PROBLEM STATEMENT:
In this exercise, set down every entry that follows exactly as it appears.

::: MATERIAL FOR THE TASK :::

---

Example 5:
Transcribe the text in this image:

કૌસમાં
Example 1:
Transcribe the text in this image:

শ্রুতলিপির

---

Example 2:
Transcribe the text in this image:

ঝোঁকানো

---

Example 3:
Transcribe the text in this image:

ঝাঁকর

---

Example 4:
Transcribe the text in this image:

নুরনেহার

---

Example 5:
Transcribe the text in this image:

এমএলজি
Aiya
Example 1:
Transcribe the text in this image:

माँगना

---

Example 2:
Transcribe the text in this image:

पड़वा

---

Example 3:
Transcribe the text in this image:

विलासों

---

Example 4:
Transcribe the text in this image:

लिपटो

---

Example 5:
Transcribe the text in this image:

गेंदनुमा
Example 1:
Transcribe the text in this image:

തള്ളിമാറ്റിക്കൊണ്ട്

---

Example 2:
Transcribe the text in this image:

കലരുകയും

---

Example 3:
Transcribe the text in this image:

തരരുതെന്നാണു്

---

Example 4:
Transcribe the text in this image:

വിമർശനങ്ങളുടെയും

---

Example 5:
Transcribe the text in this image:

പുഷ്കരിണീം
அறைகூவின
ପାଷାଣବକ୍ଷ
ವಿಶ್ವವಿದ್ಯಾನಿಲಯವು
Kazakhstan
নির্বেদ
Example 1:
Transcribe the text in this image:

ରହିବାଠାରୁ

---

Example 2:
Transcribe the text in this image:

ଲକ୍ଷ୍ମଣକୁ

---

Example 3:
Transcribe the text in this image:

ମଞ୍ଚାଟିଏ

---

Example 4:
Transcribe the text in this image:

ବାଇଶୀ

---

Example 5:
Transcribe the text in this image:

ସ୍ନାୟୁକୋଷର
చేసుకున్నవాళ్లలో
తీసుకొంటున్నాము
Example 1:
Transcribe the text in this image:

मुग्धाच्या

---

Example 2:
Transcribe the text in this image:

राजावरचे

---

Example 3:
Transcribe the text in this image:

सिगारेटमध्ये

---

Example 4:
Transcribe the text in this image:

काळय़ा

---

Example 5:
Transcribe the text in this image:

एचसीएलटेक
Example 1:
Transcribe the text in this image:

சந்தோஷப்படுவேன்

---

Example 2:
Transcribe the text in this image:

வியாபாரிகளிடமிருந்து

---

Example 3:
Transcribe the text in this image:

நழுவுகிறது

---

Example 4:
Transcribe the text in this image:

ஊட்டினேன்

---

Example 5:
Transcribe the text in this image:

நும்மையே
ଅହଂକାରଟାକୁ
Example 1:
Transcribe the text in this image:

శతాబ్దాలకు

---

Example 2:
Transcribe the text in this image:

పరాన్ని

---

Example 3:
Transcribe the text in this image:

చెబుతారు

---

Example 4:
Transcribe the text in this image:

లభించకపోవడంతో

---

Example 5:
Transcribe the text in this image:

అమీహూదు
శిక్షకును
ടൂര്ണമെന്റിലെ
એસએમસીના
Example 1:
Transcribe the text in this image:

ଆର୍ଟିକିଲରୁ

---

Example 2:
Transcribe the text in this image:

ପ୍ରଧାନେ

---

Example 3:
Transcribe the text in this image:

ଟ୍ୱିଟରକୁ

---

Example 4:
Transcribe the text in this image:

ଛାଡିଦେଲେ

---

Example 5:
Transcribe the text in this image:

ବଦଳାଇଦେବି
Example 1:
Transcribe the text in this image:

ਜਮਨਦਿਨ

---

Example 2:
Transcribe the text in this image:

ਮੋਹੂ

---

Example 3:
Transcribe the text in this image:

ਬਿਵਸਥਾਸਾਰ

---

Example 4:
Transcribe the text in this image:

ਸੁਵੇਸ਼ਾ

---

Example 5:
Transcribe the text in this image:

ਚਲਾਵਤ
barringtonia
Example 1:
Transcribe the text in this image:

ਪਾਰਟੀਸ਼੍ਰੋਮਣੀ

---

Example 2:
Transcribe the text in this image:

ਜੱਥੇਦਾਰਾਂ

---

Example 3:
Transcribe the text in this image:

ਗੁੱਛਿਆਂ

:::

SOLUTION BELOW:
---

Example 5:
Transcribe the text in this image:

કૌસમાં
Example 1:
Transcribe the text in this image:

শ্রুতলিপির

---

Example 2:
Transcribe the text in this image:

ঝোঁকানো

---

Example 3:
Transcribe the text in this image:

ঝাঁকর

---

Example 4:
Transcribe the text in this image:

নুরনেহার

---

Example 5:
Transcribe the text in this image:

এমএলজি
Aiya
Example 1:
Transcribe the text in this image:

माँगना

---

Example 2:
Transcribe the text in this image:

पड़वा

---

Example 3:
Transcribe the text in this image:

विलासों

---

Example 4:
Transcribe the text in this image:

लिपटो

---

Example 5:
Transcribe the text in this image:

गेंदनुमा
Example 1:
Transcribe the text in this image:

തള്ളിമാറ്റിക്കൊണ്ട്

---

Example 2:
Transcribe the text in this image:

കലരുകയും

---

Example 3:
Transcribe the text in this image:

തരരുതെന്നാണു്

---

Example 4:
Transcribe the text in this image:

വിമർശനങ്ങളുടെയും

---

Example 5:
Transcribe the text in this image:

പുഷ്കരിണീം
அறைகூவின
ପାଷାଣବକ୍ଷ
ವಿಶ್ವವಿದ್ಯಾನಿಲಯವು
Kazakhstan
নির্বেদ
Example 1:
Transcribe the text in this image:

ରହିବାଠାରୁ

---

Example 2:
Transcribe the text in this image:

ଲକ୍ଷ୍ମଣକୁ

---

Example 3:
Transcribe the text in this image:

ମଞ୍ଚାଟିଏ

---

Example 4:
Transcribe the text in this image:

ବାଇଶୀ

---

Example 5:
Transcribe the text in this image:

ସ୍ନାୟୁକୋଷର
చేసుకున్నవాళ్లలో
తీసుకొంటున్నాము
Example 1:
Transcribe the text in this image:

मुग्धाच्या

---

Example 2:
Transcribe the text in this image:

राजावरचे

---

Example 3:
Transcribe the text in this image:

सिगारेटमध्ये

---

Example 4:
Transcribe the text in this image:

काळय़ा

---

Example 5:
Transcribe the text in this image:

एचसीएलटेक
Example 1:
Transcribe the text in this image:

சந்தோஷப்படுவேன்

---

Example 2:
Transcribe the text in this image:

வியாபாரிகளிடமிருந்து

---

Example 3:
Transcribe the text in this image:

நழுவுகிறது

---

Example 4:
Transcribe the text in this image:

ஊட்டினேன்

---

Example 5:
Transcribe the text in this image:

நும்மையே
ଅହଂକାରଟାକୁ
Example 1:
Transcribe the text in this image:

శతాబ్దాలకు

---

Example 2:
Transcribe the text in this image:

పరాన్ని

---

Example 3:
Transcribe the text in this image:

చెబుతారు

---

Example 4:
Transcribe the text in this image:

లభించకపోవడంతో

---

Example 5:
Transcribe the text in this image:

అమీహూదు
శిక్షకును
ടൂര്ണമെന്റിലെ
એસએમસીના
Example 1:
Transcribe the text in this image:

ଆର୍ଟିକିଲରୁ

---

Example 2:
Transcribe the text in this image:

ପ୍ରଧାନେ

---

Example 3:
Transcribe the text in this image:

ଟ୍ୱିଟରକୁ

---

Example 4:
Transcribe the text in this image:

ଛାଡିଦେଲେ

---

Example 5:
Transcribe the text in this image:

ବଦଳାଇଦେବି
Example 1:
Transcribe the text in this image:

ਜਮਨਦਿਨ

---

Example 2:
Transcribe the text in this image:

ਮੋਹੂ

---

Example 3:
Transcribe the text in this image:

ਬਿਵਸਥਾਸਾਰ

---

Example 4:
Transcribe the text in this image:

ਸੁਵੇਸ਼ਾ

---

Example 5:
Transcribe the text in this image:

ਚਲਾਵਤ
barringtonia
Example 1:
Transcribe the text in this image:

ਪਾਰਟੀਸ਼੍ਰੋਮਣੀ

---

Example 2:
Transcribe the text in this image:

ਜੱਥੇਦਾਰਾਂ

---

Example 3:
Transcribe the text in this image:

ਗੁੱਛਿਆਂ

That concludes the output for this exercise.